Mais ce qui est peut-être le plus important, c’est que les vaccins à ARNm peuvent être fabriqués rapidement, ce qui permet aux fabricants de vaccins d’attendre quelques mois de plus avant de choisir les souches de grippe à utiliser, ce qui peut conduire à une meilleure adéquation.
Cette technologie permet également aux fabricants de vaccins à ARNm de réaliser plus facilement des vaccins combinés. Outre les molécules d’ARNm pour différentes souches de grippe, ils peuvent également ajouter des molécules d’ARNm pour des maladies respiratoires complètement différentes. Lors d’une présentation aux investisseurs le 9 septembre, Moderna a fait part des résultats d’une nouvelle expérience dans laquelle les chercheurs ont administré à des souris des vaccins combinant les ARNm de trois virus respiratoires : la grippe saisonnière, le COVID-19 et un pathogène commun appelé virus respiratoire syncytial ou VRS. Les souris ont produit des niveaux élevés d’anticorps contre les trois virus.
Pourquoi cela prendra encore quelques années
D’autres chercheurs sont à la recherche d’un vaccin universel contre la grippe qui pourrait protéger les gens pendant des années en repoussant un large éventail de souches de grippe. Au lieu d’une injection annuelle, les gens pourraient n’avoir besoin que d’un rappel toutes les quelques années. Dans le meilleur des cas, une vaccination pourrait même être efficace à vie. À l’université de Pennsylvanie, une équipe de chercheurs dirigée par Norbert Pardi met au point des vaccins à ARNm qui codent pour des protéines provenant de virus de la grippe qui ne mutent que rarement. Les expériences sur les animaux indiquent que ces vaccins peuvent rester efficaces d’année en année.
Même si les vaccins antigrippaux à ARNm répondent aux attentes, il leur faudra probablement quelques années pour être approuvés.
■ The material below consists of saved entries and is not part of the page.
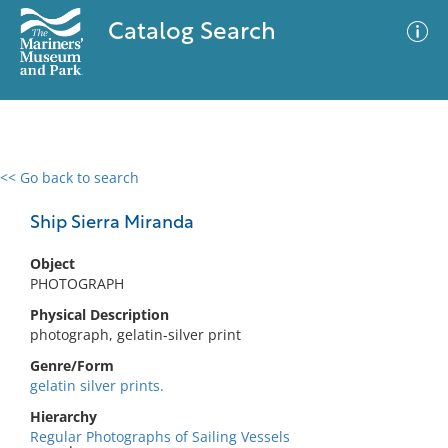
Catalog Search
<< Go back to search
0 results
Advanced Search
Filter
Ship Sierra Miranda
Object
PHOTOGRAPH
No results meet your criteria
Physical Description
photograph, gelatin-silver print
Genre/Form
gelatin silver prints.
Hierarchy
Regular Photographs of Sailing Vessels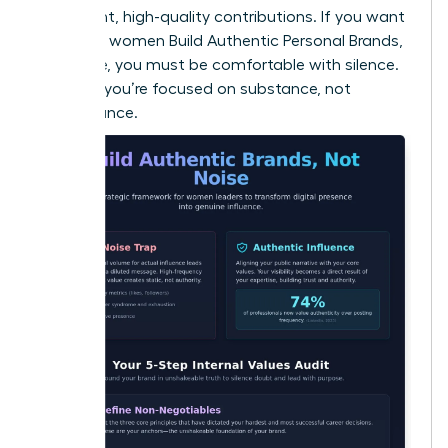
consistent, high-quality contributions. If you want
to ensure women Build Authentic Personal Brands,
Not Noise, you must be comfortable with silence.
It proves you’re focused on substance, not
performance.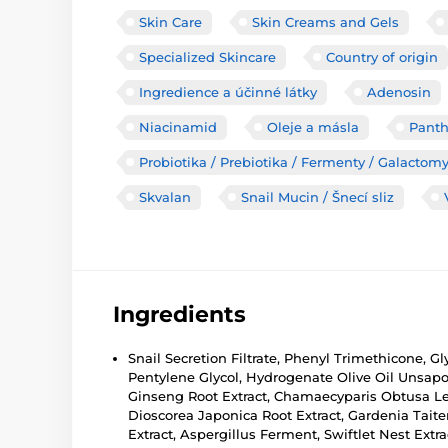
Skin Care
Skin Creams and Gels
Specialized Skincare
Country of origin
Ingredience a účinné látky
Adenosin
Niacinamid
Oleje a másla
Panth
Probiotika / Prebiotika / Fermenty / Galactom
Skvalan
Snail Mucin / Šnecí sliz
Ingredients
Snail Secretion Filtrate, Phenyl Trimethicone, G
Pentylene Glycol, Hydrogenate Olive Oil Unsapon
Ginseng Root Extract, Chamaecyparis Obtusa Lea
Dioscorea Japonica Root Extract, Gardenia Taite
Extract, Aspergillus Ferment, Swiftlet Nest Extr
Les essais de vaccins antigrippaux à ARNm ne recevront pas le soutien massif des pouvoirs publics dont ont bénéficié les vaccins COVID-19. Les régulateurs ne leur permettront pas non plus d’obtenir des autorisations d’urgence accélérées. Après tout, la grippe saisonnière n’est pas une nouvelle menace et peut déjà être contrôlée par des vaccins approuvés.
Les fabricants devront donc prendre le chemin le plus long pour obtenir une approbation complète. Si les premiers essais cliniques se révèlent concluants, les fabricants de vaccins devront passer à des essais à grande échelle qui pourraient s’étendre sur plusieurs saisons de grippe. Il faudra donc attendre un certain temps avant de les avoir.